### [Work request]
Revise the items below so that every occurrence of "submitting" becomes "reporting", and reproduce all other text unchanged.

(Saved entries)
◇ ◇ ◇ ◇ ◇
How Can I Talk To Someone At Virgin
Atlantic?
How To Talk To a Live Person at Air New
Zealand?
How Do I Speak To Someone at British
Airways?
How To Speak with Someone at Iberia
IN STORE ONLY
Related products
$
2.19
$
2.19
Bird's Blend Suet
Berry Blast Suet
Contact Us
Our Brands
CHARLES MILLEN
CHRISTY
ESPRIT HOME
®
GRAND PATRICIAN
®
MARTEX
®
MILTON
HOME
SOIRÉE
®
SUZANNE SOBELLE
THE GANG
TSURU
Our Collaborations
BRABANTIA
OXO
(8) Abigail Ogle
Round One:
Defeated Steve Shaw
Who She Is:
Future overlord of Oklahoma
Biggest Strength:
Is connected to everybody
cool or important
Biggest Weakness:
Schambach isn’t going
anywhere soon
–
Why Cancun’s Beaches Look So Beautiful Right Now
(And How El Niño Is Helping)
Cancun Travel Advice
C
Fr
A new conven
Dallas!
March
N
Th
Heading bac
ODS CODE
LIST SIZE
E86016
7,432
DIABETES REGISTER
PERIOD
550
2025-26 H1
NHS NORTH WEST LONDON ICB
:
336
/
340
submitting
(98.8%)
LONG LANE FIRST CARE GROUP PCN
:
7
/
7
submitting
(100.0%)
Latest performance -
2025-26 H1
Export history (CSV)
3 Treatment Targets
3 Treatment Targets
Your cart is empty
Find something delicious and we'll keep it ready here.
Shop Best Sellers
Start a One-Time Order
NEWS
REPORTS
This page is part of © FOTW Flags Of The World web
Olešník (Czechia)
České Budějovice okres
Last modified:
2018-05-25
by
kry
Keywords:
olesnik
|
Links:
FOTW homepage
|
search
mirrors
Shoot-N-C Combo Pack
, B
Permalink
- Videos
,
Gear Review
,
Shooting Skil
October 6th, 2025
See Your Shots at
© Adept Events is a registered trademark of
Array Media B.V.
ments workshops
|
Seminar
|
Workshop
◇ ◇ ◇ ◇ ◇
### [Response to the task]
How Can I Talk To Someone At Virgin
Atlantic?
How To Talk To a Live Person at Air New
Zealand?
How Do I Speak To Someone at British
Airways?
How To Speak with Someone at Iberia
IN STORE ONLY
Related products
$
2.19
$
2.19
Bird's Blend Suet
Berry Blast Suet
Contact Us
Our Brands
CHARLES MILLEN
CHRISTY
ESPRIT HOME
®
GRAND PATRICIAN
®
MARTEX
®
MILTON
HOME
SOIRÉE
®
SUZANNE SOBELLE
THE GANG
TSURU
Our Collaborations
BRABANTIA
OXO
(8) Abigail Ogle
Round One:
Defeated Steve Shaw
Who She Is:
Future overlord of Oklahoma
Biggest Strength:
Is connected to everybody
cool or important
Biggest Weakness:
Schambach isn’t going
anywhere soon
–
Why Cancun’s Beaches Look So Beautiful Right Now
(And How El Niño Is Helping)
Cancun Travel Advice
C
Fr
A new conven
Dallas!
March
N
Th
Heading bac
ODS CODE
LIST SIZE
E86016
7,432
DIABETES REGISTER
PERIOD
550
2025-26 H1
NHS NORTH WEST LONDON ICB
:
336
/
340
reporting
(98.8%)
LONG LANE FIRST CARE GROUP PCN
:
7
/
7
reporting
(100.0%)
Latest performance -
2025-26 H1
Export history (CSV)
3 Treatment Targets
3 Treatment Targets
Your cart is empty
Find something delicious and we'll keep it ready here.
Shop Best Sellers
Start a One-Time Order
NEWS
REPORTS
This page is part of © FOTW Flags Of The World web
Olešník (Czechia)
České Budějovice okres
Last modified:
2018-05-25
by
kry
Keywords:
olesnik
|
Links:
FOTW homepage
|
search
mirrors
Shoot-N-C Combo Pack
, B
Permalink
- Videos
,
Gear Review
,
Shooting Skil
October 6th, 2025
See Your Shots at
© Adept Events is a registered trademark of
Array Media B.V.
ments workshops
|
Seminar
|
Workshop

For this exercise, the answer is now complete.